## start Document text
We need to get the minimum and maximum dates over common location, project and form.
the pseudo-code of such query looks like:
SELECT A.FORM,
A.LOCATION,
A.PROJECT,
MN.START_DATE,
MX.END_DATE
FROM
(
) A
JOIN (
SELECT ...
FROM
-- JOINS ON N TABLES
) MN ON MN.FORM = A.FORM AND MN.LOCATION = A.LOCATION AND MN.PROJECT = A.PROJECT
JOIN (
-- SAME JOINS ON SAME N TABLES
) MX ON MX.FORM = A.FORM AND MX.LOCATION = A.LOCATION AND MX.PROJECT = A.PROJECT
query of MN and MX are exactly the same but the date field whereas MIN(DATE) is coming from MN, and MAX(DATE) is coming from MX join.
is it possible to combine both MN into MX in a way to reduce execution time and increase performance as this is running over thousands of rows of data.
## end Document text
◆ **Task to carry out**
Update the SQL question by rewriting its portion starting with "is it possible" and going on through "rows of data.", with "execution time" replaced by "query runtime".
## start Recorded data
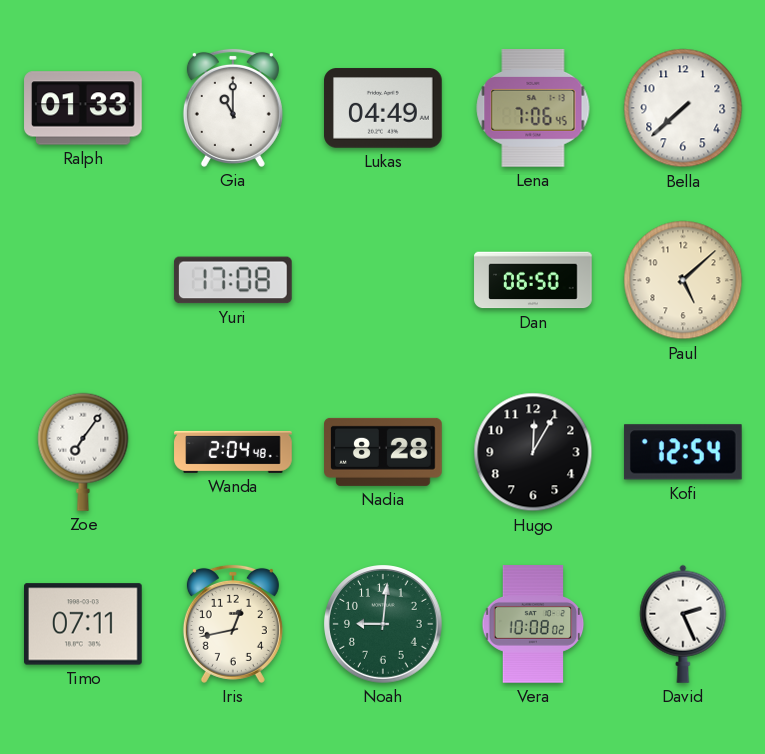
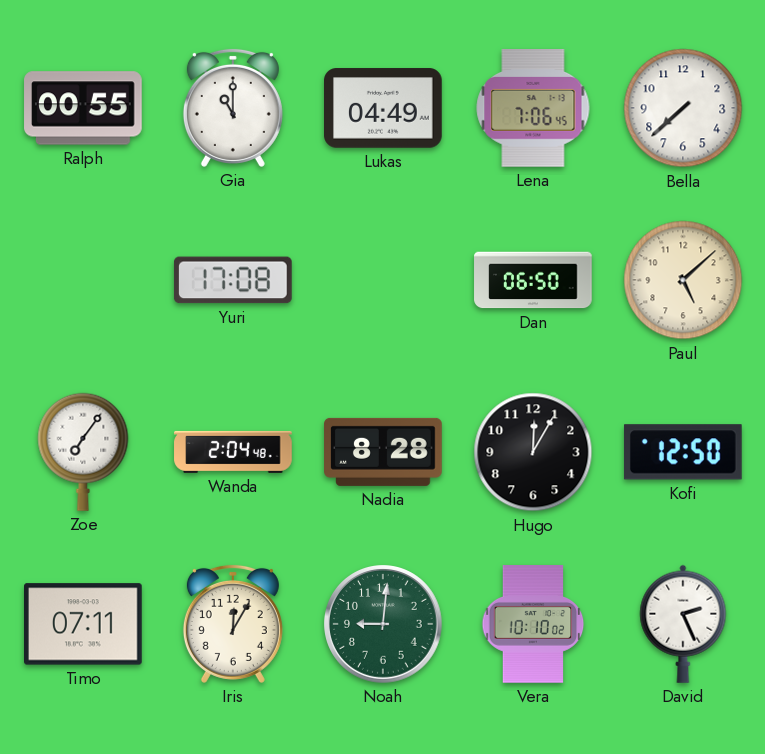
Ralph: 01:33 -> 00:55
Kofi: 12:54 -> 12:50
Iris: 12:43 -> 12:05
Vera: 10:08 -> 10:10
## end Recorded data
## start Recorded data
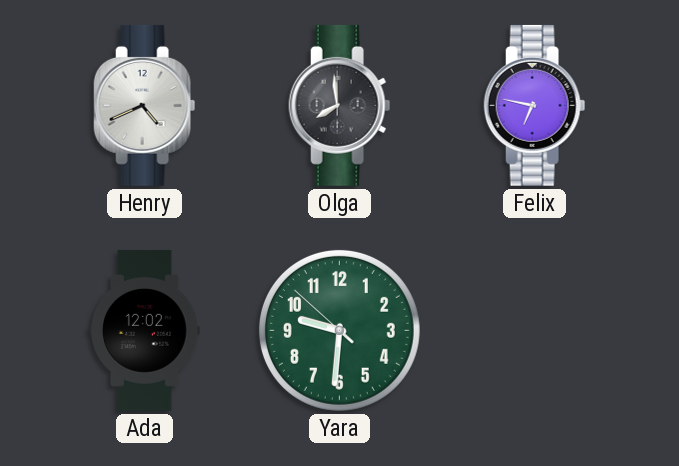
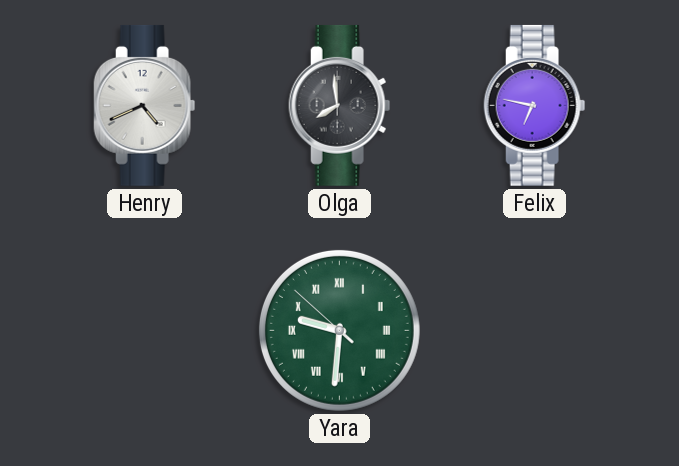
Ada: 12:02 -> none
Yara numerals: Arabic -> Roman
## end Recorded data
◆ **Answer to this exercise**
is it possible to combine both MN into MX in a way to reduce query runtime and increase performance as this is running over thousands of rows of data.